January 2019

Simple, generic, type-safe substitution in Agda

Formalizing substitution in Agda can get tedious if you need a case for every term former in your language. In this post I show how to avoid this tedium by implementing substitution generically. However, the technique I present is limited to simple type systems for λ-calculi, and does not handle polymorphism, linearity, dependence, sequent calculi, or other fancy stuff.

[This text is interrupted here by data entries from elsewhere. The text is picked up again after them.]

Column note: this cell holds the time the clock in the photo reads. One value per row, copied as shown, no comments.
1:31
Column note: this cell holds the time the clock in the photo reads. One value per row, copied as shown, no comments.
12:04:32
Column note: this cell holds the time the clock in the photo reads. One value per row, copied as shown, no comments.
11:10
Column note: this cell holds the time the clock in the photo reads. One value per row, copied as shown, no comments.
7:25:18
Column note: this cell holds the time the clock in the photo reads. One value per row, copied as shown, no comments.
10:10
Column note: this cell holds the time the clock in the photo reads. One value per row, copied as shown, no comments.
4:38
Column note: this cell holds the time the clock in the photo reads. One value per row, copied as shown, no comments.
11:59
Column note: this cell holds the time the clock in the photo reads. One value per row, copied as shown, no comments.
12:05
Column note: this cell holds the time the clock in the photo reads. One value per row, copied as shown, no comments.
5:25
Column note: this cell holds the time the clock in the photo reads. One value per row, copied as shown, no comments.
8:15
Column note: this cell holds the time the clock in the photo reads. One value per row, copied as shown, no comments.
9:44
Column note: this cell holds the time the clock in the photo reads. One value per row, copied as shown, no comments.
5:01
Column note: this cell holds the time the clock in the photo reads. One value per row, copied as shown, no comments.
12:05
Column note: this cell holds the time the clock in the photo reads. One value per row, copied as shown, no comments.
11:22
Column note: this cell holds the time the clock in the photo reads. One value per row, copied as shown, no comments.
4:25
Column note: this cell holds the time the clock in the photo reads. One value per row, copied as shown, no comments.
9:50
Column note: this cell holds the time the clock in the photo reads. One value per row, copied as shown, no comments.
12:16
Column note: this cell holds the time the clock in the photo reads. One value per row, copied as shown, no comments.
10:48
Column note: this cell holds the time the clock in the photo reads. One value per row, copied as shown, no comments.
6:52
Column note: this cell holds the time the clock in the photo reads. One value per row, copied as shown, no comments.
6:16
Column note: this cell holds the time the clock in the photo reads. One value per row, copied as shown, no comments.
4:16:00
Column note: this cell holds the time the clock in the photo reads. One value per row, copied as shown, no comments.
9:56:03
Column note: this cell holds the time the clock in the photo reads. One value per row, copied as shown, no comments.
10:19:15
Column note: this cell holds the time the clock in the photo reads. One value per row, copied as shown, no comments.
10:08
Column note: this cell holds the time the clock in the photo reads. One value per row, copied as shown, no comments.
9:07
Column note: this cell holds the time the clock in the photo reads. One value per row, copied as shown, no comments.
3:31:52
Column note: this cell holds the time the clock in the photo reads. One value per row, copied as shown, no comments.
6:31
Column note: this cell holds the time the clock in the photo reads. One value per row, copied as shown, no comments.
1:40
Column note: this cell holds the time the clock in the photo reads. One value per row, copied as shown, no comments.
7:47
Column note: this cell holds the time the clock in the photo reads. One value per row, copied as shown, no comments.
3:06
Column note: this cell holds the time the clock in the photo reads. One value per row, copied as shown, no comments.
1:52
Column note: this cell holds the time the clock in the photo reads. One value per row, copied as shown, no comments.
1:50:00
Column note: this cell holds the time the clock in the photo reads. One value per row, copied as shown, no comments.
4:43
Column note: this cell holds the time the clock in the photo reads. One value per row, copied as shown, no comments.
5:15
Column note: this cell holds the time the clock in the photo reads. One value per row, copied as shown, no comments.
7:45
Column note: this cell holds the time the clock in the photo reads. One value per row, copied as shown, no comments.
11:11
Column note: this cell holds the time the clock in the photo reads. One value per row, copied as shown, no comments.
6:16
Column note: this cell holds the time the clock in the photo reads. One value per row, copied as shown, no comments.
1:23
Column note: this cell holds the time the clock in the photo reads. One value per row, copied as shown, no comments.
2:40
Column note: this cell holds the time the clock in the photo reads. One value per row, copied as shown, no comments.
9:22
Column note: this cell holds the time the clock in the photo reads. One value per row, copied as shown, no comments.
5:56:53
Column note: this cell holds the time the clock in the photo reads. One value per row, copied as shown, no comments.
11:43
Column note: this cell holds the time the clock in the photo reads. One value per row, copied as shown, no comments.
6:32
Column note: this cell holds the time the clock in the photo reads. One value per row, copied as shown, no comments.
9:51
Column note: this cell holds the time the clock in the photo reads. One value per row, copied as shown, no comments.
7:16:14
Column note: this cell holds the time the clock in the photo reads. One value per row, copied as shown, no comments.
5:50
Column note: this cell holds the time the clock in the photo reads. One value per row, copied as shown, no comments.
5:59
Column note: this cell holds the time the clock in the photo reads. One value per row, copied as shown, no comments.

For lack of a better name, I call this technique premise signatures. Previously, I also showed how to encode binders in Agda by using functions as contexts. In principle these techniques are independent, but they work well together, so I will assume you have read my previous post and use functions as contexts here without explanation.

I haven't seen anyone else use premise signatures. I'd love to know if I'm reinventing a well-known technique. It reminds me a little of logical frameworks like LF and Twelf, but premise signatures are much simpler and less powerful than LF's syntax representation.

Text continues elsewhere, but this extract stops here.